Transcription and translation of audio responses

Last updated: 14 Jun 2026

KoboToolbox’s natural language processing tools help you collect, manage, and analyze qualitative data more effectively. These tools include automatic speech-to-text transcription and machine translation, which can prepare audio responses for automated qualitative analysis.

This article covers how to transcribe audio responses and translate transcripts, including supported languages and usage limits for automatic options.

Note: Automatic transcription and translation may not be available for all languages. For these languages, only manual transcription and translation are possible.

To use KoboToolbox’s transcription and translation features, start by collecting audio responses in your form using the Audio question type or background audio recordings. After transcribing and translating audio responses, the original transcript for your audio files and all translated text are added as new data columns in the data table and can be downloaded alongside your survey data.

Adding audio transcripts

Adding automatic transcriptions example

To start transcribing your audio responses:

  1. Open your project and navigate to DATA > Table.

  2. Click the Open button next to the audio response you would like to transcribe.

  3. In the TRANSCRIPT tab, click begin.

    • Select the original language of the audio file.

    • If available, select the automatic option. The manual option will allow you to manually transcribe the audio recording in any language.

    • Click create transcript to begin the automatic transcription.

  4. Once the transcript is complete, you can edit it manually. You can play the audio recording in the top right corner to help check the accuracy of the transcript.

    • After editing the transcript, click the Save button to ensure your work is safely stored.

  5. When complete, either click DONE to exit, navigate to the next submission by clicking the arrows next to the DONE button, or proceed to the TRANSLATIONS tab.

    • If you click DONE, you will be taken back to the data table view, where a new column containing the transcript will have been added.

Note: Automatically generated transcripts and translations must be saved to prevent data loss. Navigating away from the page without saving will result in losing the data.

Adding translations

Adding automatic translations example

Once you have a completed transcript for your audio response, you can add translations into multiple languages:

  1. Proceed to the TRANSLATIONS tab.

    • The translation option is only available once a transcript has been completed.

  2. Click begin and choose the language of the translation.

    • If available, select automatic for machine translation. The manual option will allow you to manually translate the transcript in any language.

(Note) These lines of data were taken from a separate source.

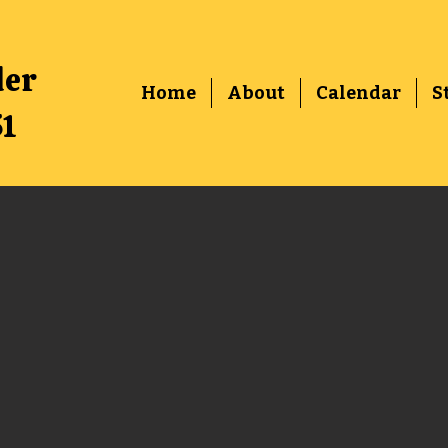
der
Home
About
Calendar
S
51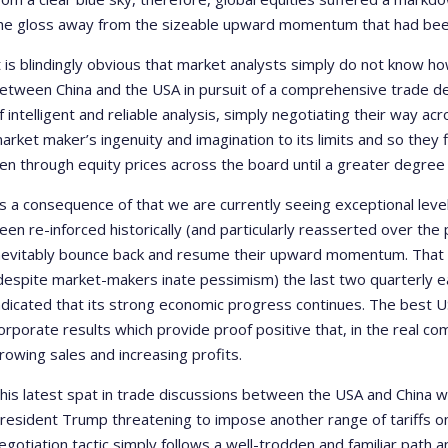
he gloss away from the sizeable upward momentum that had been 
t is blindingly obvious that market analysts simply do not know h
etween China and the USA in pursuit of a comprehensive trade deal.
f intelligent and reliable analysis, simply negotiating their way 
arket maker’s ingenuity and imagination to its limits and so they f
en through equity prices across the board until a greater degree 
s a consequence of that we are currently seeing exceptional levels
een re-inforced historically (and particularly reasserted over th
nevitably bounce back and resume their upward momentum. That a
despite market-makers inate pessimism) the last two quarterly e
ndicated that its strong economic progress continues. The best U
orporate results which provide proof positive that, in the real c
rowing sales and increasing profits.
his latest spat in trade discussions between the USA and China 
resident Trump threatening to impose another range of tariffs o
egotiation tactic simply follows a well-trodden and familiar path 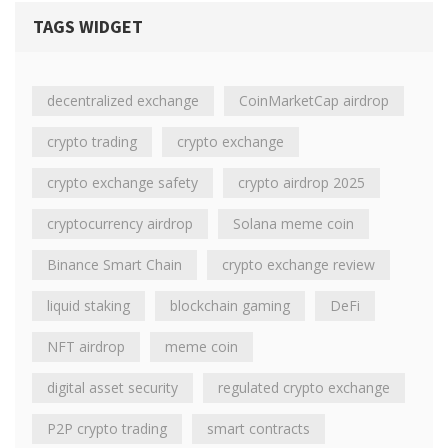
TAGS WIDGET
decentralized exchange
CoinMarketCap airdrop
crypto trading
crypto exchange
crypto exchange safety
crypto airdrop 2025
cryptocurrency airdrop
Solana meme coin
Binance Smart Chain
crypto exchange review
liquid staking
blockchain gaming
DeFi
NFT airdrop
meme coin
digital asset security
regulated crypto exchange
P2P crypto trading
smart contracts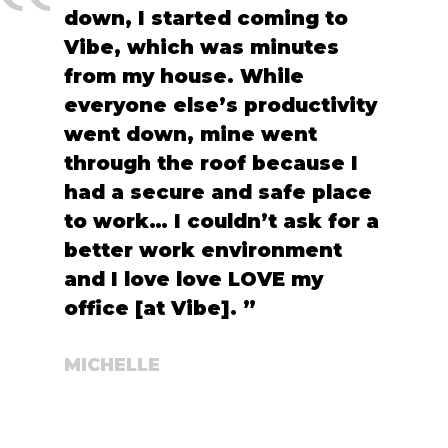
down, I started coming to
Vibe, which was minutes
from my house. While
everyone else’s productivity
went down, mine went
through the roof because I
had a secure and safe place
to work… I couldn’t ask for a
better work environment
and I love love LOVE my
office [at Vibe]. ”
MICHELLE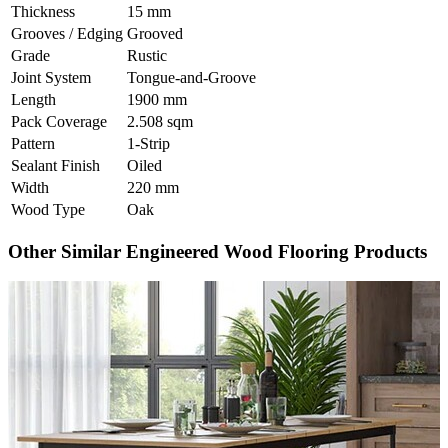
Thickness
15 mm
Grooves / Edging
Grooved
Grade
Rustic
Joint System
Tongue-and-Groove
Length
1900 mm
Pack Coverage
2.508 sqm
Pattern
1-Strip
Sealant Finish
Oiled
Width
220 mm
Wood Type
Oak
Other Similar Engineered Wood Flooring Products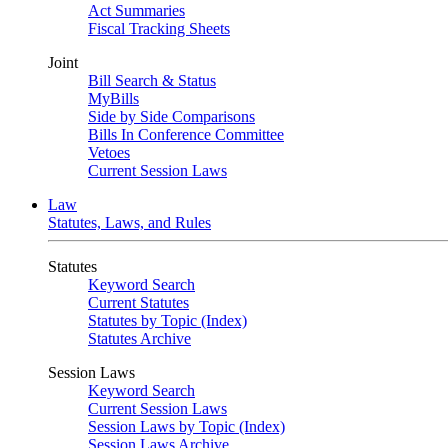
Act Summaries
Fiscal Tracking Sheets
Joint
Bill Search & Status
MyBills
Side by Side Comparisons
Bills In Conference Committee
Vetoes
Current Session Laws
Law
Statutes, Laws, and Rules
Statutes
Keyword Search
Current Statutes
Statutes by Topic (Index)
Statutes Archive
Session Laws
Keyword Search
Current Session Laws
Session Laws by Topic (Index)
Session Laws Archive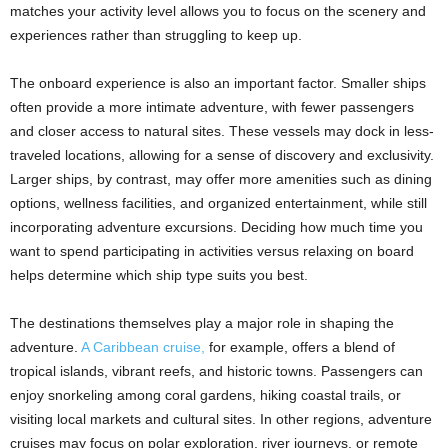
matches your activity level allows you to focus on the scenery and
experiences rather than struggling to keep up.
The onboard experience is also an important factor. Smaller ships
often provide a more intimate adventure, with fewer passengers
and closer access to natural sites. These vessels may dock in less-
traveled locations, allowing for a sense of discovery and exclusivity.
Larger ships, by contrast, may offer more amenities such as dining
options, wellness facilities, and organized entertainment, while still
incorporating adventure excursions. Deciding how much time you
want to spend participating in activities versus relaxing on board
helps determine which ship type suits you best.
The destinations themselves play a major role in shaping the
adventure.
A Caribbean cruise,
for example, offers a blend of
tropical islands, vibrant reefs, and historic towns. Passengers can
enjoy snorkeling among coral gardens, hiking coastal trails, or
visiting local markets and cultural sites. In other regions, adventure
cruises may focus on polar exploration, river journeys, or remote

    • Click create translation to begin the automatic translation

  3. Once the translation is complete, you can edit it manually. The original transcript appears on the right of the screen, and the original audio appears underneath.

    • After editing the translation, click the Save button to ensure your work is safely stored.

  4. When the translation is complete, you can add another translation by clicking new translation, move to the next submission by clicking the arrows next to the item number in the top right corner, or click DONE to navigate back to the data table.

Note: Audio files can only contain a single transcript, but each transcript may have multiple translations.

Language list

KoboToolbox’s natural language processing features integrate automated speech recognition (ASR) and machine translation (MT) capabilities provided by Google Cloud Compute, which currently offers automatic transcription in 80 languages (with 145 regional variants) and automatic translation in 129 languages.

For manual transcription or translation, you can select from approximately 7,000 languages based on the ISO 639-3 comprehensive list, maintained by SIL International (filtered for “living languages”). If a language supports ASR or MT, you can choose between manual and automatic methods. For other languages, only the manual method is available.

For a full list of supported languages, see Languages supported for automatic transcription and translation.

If you cannot find a language in the list, consider alternative spellings or names. All language names are currently listed using their English names and spelling (e.g., Spanish instead of Español). For languages with fewer speakers, there might be alternative names. For example, the Bura language in Northern Nigeria is listed as Bura-Pabir but is also known as Bourrah or Babir.

Note: When manually transcribing audio responses, it is important to select the correct language. If the manually generated transcript does not accurately match the chosen language or region, subsequent automatic translations using that transcript may be incorrect and produce inaccuracies.

Usage limits for automatic transcription and translation

Community Plan users can use up to 10 minutes of automatic speech-to-text transcription per month and up to 6,000 characters of automatic transcript translation per month.

If you need more transcription or translation capacity, you can upgrade to a plan with a higher quota or purchase a Natural Language Processing (NLP) Package add-on. ​​Add-ons are available based on your data processing needs, starting at $9.95 for 100 additional transcription minutes and 60,000 additional translation characters. You can always continue transcribing and translating audio responses manually with no usage limit.

Troubleshooting

Translation not loading Sometimes, the second translation may get stuck with a loading icon. If this happens, refresh the page, and the translation should appear. This is an issue we are working to fix.